*** Record set
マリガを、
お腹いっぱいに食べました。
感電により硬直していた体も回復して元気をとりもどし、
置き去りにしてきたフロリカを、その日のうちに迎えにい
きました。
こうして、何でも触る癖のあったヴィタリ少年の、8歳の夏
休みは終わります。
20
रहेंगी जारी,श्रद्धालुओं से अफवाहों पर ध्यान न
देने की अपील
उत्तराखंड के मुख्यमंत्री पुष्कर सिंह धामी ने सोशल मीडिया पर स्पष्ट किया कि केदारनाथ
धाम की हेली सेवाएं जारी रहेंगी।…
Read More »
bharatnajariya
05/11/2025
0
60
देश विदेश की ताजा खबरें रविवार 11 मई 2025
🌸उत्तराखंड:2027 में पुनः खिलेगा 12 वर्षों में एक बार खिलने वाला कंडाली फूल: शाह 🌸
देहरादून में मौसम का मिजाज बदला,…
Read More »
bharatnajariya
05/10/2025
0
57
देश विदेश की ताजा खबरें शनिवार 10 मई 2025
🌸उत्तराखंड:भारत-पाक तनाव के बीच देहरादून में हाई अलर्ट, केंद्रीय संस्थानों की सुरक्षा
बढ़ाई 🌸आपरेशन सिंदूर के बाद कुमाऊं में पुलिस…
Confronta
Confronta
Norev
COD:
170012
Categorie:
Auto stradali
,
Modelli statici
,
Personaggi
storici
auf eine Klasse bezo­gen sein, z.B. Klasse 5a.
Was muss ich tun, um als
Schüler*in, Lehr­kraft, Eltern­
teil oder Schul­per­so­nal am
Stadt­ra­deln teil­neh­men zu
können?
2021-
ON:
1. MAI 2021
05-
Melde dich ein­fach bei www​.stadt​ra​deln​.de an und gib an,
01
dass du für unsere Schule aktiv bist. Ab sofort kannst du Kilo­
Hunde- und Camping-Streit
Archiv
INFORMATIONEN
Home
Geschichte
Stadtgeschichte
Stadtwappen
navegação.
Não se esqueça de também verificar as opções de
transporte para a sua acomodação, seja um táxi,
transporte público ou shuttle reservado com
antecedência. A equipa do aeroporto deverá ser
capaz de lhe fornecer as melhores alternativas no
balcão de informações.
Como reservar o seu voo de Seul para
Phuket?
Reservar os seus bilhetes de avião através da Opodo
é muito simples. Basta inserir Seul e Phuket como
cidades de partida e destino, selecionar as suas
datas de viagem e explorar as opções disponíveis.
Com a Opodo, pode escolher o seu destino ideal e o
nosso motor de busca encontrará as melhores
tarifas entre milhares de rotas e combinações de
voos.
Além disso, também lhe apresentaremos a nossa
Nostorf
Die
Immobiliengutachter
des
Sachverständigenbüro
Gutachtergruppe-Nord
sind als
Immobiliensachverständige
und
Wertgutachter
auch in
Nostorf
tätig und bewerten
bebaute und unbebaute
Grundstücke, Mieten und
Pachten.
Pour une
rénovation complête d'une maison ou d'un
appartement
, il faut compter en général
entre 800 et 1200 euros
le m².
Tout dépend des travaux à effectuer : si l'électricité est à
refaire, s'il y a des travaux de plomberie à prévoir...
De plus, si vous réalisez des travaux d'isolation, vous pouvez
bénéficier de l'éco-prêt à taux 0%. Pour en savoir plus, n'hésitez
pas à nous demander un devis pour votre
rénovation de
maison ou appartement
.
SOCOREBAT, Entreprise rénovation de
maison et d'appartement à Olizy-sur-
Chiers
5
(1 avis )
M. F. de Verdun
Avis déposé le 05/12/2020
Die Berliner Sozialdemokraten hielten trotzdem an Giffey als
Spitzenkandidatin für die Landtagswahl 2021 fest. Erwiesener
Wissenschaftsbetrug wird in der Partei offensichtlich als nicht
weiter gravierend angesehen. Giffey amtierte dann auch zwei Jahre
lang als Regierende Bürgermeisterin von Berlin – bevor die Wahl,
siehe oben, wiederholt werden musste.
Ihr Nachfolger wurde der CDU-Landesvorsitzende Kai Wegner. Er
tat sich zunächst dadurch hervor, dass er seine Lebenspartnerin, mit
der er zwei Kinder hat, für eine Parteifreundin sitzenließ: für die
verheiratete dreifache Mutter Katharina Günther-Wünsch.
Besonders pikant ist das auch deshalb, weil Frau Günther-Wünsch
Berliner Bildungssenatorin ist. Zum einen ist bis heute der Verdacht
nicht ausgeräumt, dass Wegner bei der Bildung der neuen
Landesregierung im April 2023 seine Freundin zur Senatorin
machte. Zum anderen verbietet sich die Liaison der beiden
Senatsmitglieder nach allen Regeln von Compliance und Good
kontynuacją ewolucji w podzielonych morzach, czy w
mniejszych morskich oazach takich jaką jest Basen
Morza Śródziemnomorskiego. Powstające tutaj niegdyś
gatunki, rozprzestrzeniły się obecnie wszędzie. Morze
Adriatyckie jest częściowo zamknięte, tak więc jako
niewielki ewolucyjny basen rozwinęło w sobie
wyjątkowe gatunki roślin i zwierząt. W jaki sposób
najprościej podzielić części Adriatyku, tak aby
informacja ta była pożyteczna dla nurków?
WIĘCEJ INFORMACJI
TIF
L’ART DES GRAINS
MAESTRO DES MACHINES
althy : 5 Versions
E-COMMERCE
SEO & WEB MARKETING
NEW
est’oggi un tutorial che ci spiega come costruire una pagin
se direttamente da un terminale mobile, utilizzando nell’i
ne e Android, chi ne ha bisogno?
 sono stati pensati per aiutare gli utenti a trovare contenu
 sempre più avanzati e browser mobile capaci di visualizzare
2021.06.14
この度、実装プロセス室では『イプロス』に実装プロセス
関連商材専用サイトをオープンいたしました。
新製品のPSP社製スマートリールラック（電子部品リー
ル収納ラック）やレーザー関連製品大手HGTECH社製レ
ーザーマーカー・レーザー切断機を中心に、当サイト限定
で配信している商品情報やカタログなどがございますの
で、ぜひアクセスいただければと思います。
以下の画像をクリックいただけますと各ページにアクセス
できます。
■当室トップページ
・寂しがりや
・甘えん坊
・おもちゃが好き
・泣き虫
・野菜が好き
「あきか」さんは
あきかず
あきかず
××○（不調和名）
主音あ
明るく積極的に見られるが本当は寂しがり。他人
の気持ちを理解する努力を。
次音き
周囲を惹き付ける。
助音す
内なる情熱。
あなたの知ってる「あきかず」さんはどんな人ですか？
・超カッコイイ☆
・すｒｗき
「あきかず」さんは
******
** Problem requirements **
What lines of the preceding data include the string "Seul"? Pull them out.

** Result **
Como reservar o seu voo de Seul para
é muito simples. Basta inserir Seul e Phuket como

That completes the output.